**GOAL OF THE EXERCISE**
Reproduce verbatim every line of the entries from the one containing "Handball-Store" down to the one containing "Abonnieren Sie unseren Newsletter", both included.

───── SOURCE DATA

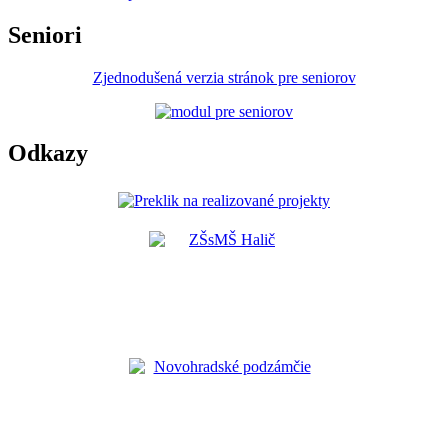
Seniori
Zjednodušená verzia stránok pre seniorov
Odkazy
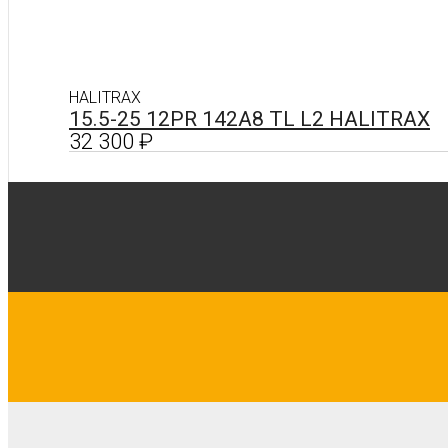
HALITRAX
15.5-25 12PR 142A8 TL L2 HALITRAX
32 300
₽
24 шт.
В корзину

──────────
───── SOURCE DATA

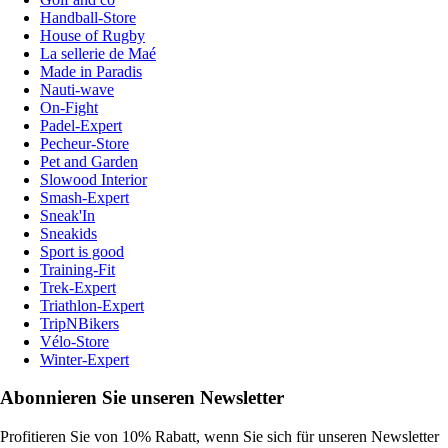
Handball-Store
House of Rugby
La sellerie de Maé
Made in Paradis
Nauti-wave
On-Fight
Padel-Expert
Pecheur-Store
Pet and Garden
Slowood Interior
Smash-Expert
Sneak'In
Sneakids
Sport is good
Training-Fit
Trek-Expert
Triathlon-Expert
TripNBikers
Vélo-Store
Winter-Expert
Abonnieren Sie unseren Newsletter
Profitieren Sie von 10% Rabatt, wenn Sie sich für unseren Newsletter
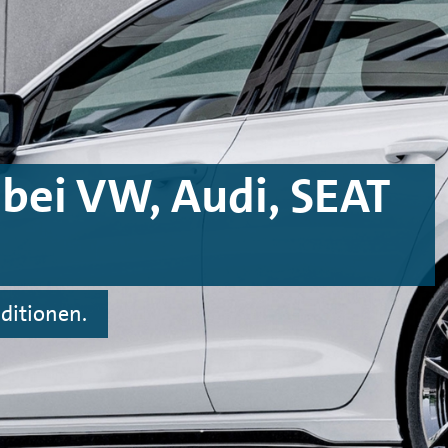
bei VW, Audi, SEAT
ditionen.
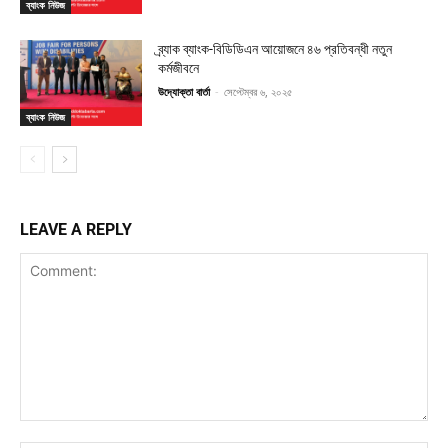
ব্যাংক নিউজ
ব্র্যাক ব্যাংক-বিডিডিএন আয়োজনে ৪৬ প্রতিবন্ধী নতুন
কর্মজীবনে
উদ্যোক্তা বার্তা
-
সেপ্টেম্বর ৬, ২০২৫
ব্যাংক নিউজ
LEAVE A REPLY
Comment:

──────────
───── SOURCE DATA

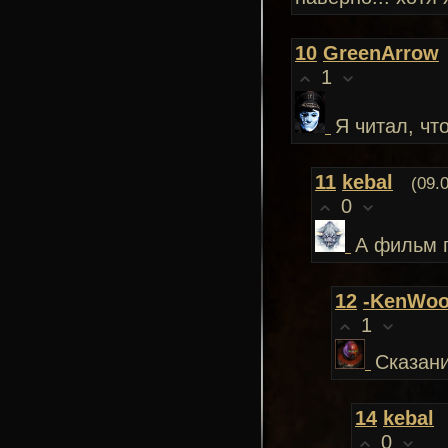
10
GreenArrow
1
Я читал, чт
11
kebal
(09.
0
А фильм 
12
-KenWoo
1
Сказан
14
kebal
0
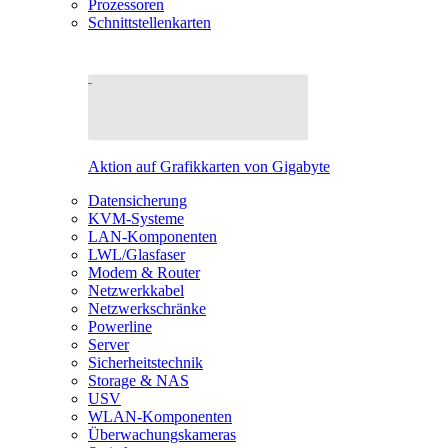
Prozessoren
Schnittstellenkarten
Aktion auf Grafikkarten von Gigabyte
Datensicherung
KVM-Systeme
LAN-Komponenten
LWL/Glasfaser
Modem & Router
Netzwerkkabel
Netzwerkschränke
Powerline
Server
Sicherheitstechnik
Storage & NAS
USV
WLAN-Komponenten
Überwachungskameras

──────────

**ANSWER AREA**
Handball-Store
House of Rugby
La sellerie de Maé
Made in Paradis
Nauti-wave
On-Fight
Padel-Expert
Pecheur-Store
Pet and Garden
Slowood Interior
Smash-Expert
Sneak'In
Sneakids
Sport is good
Training-Fit
Trek-Expert
Triathlon-Expert
TripNBikers
Vélo-Store
Winter-Expert
Abonnieren Sie unseren Newsletter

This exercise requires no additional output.